> [WHAT NEEDS TO BE DONE] Repeat the items below word for word, starting with the line that contains "Return results in" and going on through the last line of the items.

─── DATA LISTING

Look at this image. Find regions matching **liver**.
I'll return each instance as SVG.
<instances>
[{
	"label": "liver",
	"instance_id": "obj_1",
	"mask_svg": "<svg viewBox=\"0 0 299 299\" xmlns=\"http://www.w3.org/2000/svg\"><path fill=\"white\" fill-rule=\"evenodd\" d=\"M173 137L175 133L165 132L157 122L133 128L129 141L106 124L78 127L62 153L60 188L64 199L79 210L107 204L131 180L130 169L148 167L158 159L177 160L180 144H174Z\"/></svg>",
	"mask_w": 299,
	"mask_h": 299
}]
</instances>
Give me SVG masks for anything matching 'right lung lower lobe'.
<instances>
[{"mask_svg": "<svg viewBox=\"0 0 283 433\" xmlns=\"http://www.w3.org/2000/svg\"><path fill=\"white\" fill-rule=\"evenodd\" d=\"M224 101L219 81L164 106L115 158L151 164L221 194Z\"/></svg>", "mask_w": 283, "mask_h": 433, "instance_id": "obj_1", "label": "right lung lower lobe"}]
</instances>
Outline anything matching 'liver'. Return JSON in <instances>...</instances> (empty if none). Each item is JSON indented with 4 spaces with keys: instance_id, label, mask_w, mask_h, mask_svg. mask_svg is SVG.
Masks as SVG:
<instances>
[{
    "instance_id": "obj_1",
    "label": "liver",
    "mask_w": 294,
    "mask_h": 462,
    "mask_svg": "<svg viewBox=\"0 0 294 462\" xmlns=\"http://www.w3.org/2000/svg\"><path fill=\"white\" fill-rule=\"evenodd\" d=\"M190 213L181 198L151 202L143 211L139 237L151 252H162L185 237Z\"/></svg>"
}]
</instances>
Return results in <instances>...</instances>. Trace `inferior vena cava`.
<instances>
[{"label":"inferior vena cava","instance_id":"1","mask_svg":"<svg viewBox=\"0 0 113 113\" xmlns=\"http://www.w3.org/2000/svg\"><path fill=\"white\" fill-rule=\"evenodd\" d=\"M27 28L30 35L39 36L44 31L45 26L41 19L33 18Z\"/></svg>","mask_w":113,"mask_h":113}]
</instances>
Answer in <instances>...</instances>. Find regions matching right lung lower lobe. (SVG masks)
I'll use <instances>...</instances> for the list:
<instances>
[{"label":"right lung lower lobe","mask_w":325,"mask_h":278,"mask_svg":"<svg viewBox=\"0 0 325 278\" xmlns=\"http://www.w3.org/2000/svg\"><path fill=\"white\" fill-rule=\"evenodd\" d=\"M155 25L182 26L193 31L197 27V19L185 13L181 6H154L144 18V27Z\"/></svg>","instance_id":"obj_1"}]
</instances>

──────

> [TASK RESPONSE]
Return results in <instances>...</instances>. Trace `inferior vena cava`.
<instances>
[{"label":"inferior vena cava","instance_id":"1","mask_svg":"<svg viewBox=\"0 0 113 113\" xmlns=\"http://www.w3.org/2000/svg\"><path fill=\"white\" fill-rule=\"evenodd\" d=\"M27 28L30 35L39 36L44 31L45 26L41 19L33 18Z\"/></svg>","mask_w":113,"mask_h":113}]
</instances>
Answer in <instances>...</instances>. Find regions matching right lung lower lobe. (SVG masks)
I'll use <instances>...</instances> for the list:
<instances>
[{"label":"right lung lower lobe","mask_w":325,"mask_h":278,"mask_svg":"<svg viewBox=\"0 0 325 278\" xmlns=\"http://www.w3.org/2000/svg\"><path fill=\"white\" fill-rule=\"evenodd\" d=\"M155 25L182 26L193 31L197 27V19L185 13L181 6H154L144 18V27Z\"/></svg>","instance_id":"obj_1"}]
</instances>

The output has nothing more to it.